-- Задания --
1) Перескажите короче абзац отрывка, начинающийся словами «Во всяком случае», сохранив его главные мысли.
2) Перепишите без изменений часть записей от их самого начала до строки, содержащей «l’anticiclone africano domina», включительно.

Во всяком случае, будем ли мы мечтать о возможности лучшей жизни, при которой большинство людей приобщится к художественному творчеству, или нет — это уже никак не сон, а факт, что перемены вокруг нас происходят, хотя и можно спорить, куда они ведут. Большинство, видимо, склонно думать, что общая тенденция благоприятствует полному развитию конкурентной коммерции и предельному усовершенствованию системы труда, от которой зависит конкурентная коммерция. Вполне возможно, что перемены будут нарастать все быстрее, пока слепая коммерческая война не достигнет своего апогея. А потом? — Пусть перемены принесут с собою как можно меньше насилия и страданий!

Мы обязаны приложить все усилия, чтобы подготовиться к переменам и смягчить потрясение, вызываемое ими, мы должны оставлять как можно меньше из того, что должно быть уничтожено, чтобы оно не было уничтожено внезапно и путем того или другого насилия. Но, мне кажется, мы не можем предотвратить разрушительную революцию иначе, как заблаговременно стремясь заполнить пропасть, которая пролегла между классами. Несомненно, именно здесь конкурентная коммерция принесла нам наибольшее разочарование. Она была достаточно сильной, чтобы обрушиться на привилегии феодализма, и весьма в этом преуспела, но, что касается стирания различий между джентльменом и простолюдином, она остановилась, словно ею уже сделано достаточно, ибо, увы, большинство людей очень радо стиранию различий между собой и высшими слоями, но по отношению к низшим классам они упорно воздерживаются от дальнейших действий. Однако подумайте, что означала бы подобная остановка для нас. Если мы не пойдем дальше, то мне представляется более чем сомнительным, правильно ли мы поступили, зайдя так далеко, ибо феодальная иерархическая система, при которой жили наши старинные собратья по цеху, чью работу я хвалил и которая, несомненно, предполагала осмысленность труда и любовь к нему, — эта система, строго поделив людей на касты, все же не имела цели довести их до вырождения, разделив пропастью культуру и невежество. Различие между пэром и членом палаты общин, дворянином и бюргером было чисто условным, но как обстоит дело с различиями между классами теперь? Разве это не прискорбный факт, что различие теперь не условно, а реально? Вплоть до определенного слоя, а именно до образованных джентльменов, различий в манерах и поведении действительно, не существует, и если члены палаты общин все же предпочитают унижаться и разыгрывать из себя лакеев, то это их личное дело, но за этим классом проходит резкая, словно ножом проведенная черта, и мир оказывается поделенным на джентльменов и неджентльменов.

-- Список записей --

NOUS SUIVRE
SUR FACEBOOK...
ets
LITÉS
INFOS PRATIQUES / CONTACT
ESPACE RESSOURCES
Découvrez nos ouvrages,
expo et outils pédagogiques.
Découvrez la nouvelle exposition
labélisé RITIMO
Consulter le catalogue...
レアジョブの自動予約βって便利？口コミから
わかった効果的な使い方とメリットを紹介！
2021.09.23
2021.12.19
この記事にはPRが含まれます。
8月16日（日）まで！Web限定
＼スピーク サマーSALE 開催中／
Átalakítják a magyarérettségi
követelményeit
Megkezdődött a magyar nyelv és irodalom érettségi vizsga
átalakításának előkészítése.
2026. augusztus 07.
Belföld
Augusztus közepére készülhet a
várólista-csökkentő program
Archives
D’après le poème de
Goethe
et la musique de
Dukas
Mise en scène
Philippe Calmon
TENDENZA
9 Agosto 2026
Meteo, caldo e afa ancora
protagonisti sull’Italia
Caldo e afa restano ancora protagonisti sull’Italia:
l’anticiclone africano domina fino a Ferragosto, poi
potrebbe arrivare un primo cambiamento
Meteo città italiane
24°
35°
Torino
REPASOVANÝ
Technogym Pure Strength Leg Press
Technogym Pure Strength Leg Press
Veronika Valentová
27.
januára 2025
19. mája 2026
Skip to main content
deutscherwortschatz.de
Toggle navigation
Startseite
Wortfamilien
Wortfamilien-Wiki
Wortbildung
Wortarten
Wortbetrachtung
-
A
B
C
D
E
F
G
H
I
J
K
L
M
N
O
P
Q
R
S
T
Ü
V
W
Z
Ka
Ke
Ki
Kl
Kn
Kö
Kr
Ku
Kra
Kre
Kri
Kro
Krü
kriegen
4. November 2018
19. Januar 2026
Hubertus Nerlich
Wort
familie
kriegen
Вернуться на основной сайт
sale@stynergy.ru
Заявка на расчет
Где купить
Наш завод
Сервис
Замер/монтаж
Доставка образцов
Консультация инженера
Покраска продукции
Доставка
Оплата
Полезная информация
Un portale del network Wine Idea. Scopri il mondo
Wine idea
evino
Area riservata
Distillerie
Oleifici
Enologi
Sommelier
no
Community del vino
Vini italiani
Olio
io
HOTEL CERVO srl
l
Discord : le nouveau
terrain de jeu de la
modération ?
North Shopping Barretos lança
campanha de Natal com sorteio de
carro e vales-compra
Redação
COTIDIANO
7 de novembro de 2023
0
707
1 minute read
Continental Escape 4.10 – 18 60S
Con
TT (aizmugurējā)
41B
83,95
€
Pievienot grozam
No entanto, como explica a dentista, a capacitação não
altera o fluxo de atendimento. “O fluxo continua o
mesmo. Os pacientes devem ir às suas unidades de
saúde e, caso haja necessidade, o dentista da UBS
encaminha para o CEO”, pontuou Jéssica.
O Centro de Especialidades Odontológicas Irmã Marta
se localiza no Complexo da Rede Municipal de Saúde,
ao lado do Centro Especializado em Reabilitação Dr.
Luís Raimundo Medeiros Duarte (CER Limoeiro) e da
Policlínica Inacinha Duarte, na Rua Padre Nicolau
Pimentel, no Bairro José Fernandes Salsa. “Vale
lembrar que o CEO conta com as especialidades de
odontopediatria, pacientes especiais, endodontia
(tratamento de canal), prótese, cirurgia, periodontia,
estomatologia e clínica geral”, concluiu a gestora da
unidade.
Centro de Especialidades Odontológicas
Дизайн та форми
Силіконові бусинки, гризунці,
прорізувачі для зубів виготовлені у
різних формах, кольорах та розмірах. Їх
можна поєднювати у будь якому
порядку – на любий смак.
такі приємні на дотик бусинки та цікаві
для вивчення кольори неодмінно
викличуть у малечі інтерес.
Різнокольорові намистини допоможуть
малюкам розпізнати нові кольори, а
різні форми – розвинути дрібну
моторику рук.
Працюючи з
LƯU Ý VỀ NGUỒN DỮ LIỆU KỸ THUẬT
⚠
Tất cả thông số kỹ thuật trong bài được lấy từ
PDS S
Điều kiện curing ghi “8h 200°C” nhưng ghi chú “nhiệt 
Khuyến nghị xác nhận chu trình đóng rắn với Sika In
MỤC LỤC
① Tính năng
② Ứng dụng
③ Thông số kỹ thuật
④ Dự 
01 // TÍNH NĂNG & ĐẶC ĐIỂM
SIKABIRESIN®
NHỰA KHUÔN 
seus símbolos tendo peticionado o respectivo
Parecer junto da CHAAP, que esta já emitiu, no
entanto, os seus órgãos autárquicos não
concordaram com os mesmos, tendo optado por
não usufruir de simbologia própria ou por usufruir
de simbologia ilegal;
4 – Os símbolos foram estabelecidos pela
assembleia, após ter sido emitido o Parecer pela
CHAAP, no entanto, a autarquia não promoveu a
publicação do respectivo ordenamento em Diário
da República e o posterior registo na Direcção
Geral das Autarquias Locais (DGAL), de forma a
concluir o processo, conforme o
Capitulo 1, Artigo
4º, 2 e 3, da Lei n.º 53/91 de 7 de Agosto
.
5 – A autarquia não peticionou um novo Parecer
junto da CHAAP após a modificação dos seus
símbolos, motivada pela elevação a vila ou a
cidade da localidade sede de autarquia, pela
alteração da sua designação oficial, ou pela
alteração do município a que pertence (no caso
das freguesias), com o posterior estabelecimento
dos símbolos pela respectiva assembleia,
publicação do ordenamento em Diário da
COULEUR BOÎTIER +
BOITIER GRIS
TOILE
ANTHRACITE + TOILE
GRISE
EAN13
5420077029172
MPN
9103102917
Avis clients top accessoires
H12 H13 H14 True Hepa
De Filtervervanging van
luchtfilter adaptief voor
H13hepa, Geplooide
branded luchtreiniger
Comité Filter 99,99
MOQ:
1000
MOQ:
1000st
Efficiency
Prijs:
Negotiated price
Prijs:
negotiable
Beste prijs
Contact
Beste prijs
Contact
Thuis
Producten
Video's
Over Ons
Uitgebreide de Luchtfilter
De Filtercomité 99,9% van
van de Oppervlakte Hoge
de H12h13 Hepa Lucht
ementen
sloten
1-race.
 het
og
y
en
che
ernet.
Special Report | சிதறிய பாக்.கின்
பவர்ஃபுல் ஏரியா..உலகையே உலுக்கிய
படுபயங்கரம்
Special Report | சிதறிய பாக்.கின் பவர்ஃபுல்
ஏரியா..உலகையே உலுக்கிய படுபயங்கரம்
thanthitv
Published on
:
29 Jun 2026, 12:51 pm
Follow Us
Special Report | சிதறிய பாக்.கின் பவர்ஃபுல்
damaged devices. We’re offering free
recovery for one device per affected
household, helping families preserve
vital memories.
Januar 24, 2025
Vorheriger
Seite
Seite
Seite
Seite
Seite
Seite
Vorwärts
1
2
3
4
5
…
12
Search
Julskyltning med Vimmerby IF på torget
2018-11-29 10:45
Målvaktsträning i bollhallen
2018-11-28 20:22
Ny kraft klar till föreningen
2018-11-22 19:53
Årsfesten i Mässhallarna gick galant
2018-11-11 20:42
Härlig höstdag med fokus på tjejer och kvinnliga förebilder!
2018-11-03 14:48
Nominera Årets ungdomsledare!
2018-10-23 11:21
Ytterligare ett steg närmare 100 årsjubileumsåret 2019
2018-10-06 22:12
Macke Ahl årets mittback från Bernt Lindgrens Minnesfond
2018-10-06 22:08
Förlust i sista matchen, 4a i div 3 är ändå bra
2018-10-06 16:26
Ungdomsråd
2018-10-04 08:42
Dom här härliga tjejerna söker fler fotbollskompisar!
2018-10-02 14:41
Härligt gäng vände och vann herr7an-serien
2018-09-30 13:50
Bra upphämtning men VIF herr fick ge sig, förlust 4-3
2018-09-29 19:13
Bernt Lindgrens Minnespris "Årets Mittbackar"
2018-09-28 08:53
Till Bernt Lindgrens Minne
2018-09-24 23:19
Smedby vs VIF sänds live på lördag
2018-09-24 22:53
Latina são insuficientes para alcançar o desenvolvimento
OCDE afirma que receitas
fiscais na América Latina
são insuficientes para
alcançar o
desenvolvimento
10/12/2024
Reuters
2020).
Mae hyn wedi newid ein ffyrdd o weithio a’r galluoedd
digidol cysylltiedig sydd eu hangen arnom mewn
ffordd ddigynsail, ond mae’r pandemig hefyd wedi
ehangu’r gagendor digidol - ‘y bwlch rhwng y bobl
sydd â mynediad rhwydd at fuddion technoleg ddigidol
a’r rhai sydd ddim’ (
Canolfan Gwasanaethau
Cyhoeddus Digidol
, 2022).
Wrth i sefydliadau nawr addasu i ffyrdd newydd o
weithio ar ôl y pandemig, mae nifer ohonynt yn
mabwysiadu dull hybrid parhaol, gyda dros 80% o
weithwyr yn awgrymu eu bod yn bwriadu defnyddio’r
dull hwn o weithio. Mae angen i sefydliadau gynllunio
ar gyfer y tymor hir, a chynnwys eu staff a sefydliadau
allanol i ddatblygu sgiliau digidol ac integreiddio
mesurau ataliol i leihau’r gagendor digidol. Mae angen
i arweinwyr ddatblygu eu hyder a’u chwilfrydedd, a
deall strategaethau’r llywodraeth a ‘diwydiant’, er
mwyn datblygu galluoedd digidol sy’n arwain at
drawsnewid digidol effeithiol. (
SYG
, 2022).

-- Ответы к заданиям --
1) Мечтаем ли мы о лучшей жизни, в которой большинство людей приобщится к художественному творчеству, или нет, перемены вокруг нас — это факт, хотя можно спорить, куда они ведут. Большинство, видимо, считает, что они благоприятствуют полному развитию конкурентной коммерции и совершенствованию системы труда, от которой она зависит. Перемены, возможно, будут ускоряться, пока слепая коммерческая война не достигнет апогея. Что будет потом, остается вопросом, но пусть перемены принесут как можно меньше насилия и страданий.

2)
NOUS SUIVRE
SUR FACEBOOK...
ets
LITÉS
INFOS PRATIQUES / CONTACT
ESPACE RESSOURCES
Découvrez nos ouvrages,
expo et outils pédagogiques.
Découvrez la nouvelle exposition
labélisé RITIMO
Consulter le catalogue...
レアジョブの自動予約βって便利？口コミから
わかった効果的な使い方とメリットを紹介！
2021.09.23
2021.12.19
この記事にはPRが含まれます。
8月16日（日）まで！Web限定
＼スピーク サマーSALE 開催中／
Átalakítják a magyarérettségi
követelményeit
Megkezdődött a magyar nyelv és irodalom érettségi vizsga
átalakításának előkészítése.
2026. augusztus 07.
Belföld
Augusztus közepére készülhet a
várólista-csökkentő program
Archives
D’après le poème de
Goethe
et la musique de
Dukas
Mise en scène
Philippe Calmon
TENDENZA
9 Agosto 2026
Meteo, caldo e afa ancora
protagonisti sull’Italia
Caldo e afa restano ancora protagonisti sull’Italia:
l’anticiclone africano domina fino a Ferragosto, poi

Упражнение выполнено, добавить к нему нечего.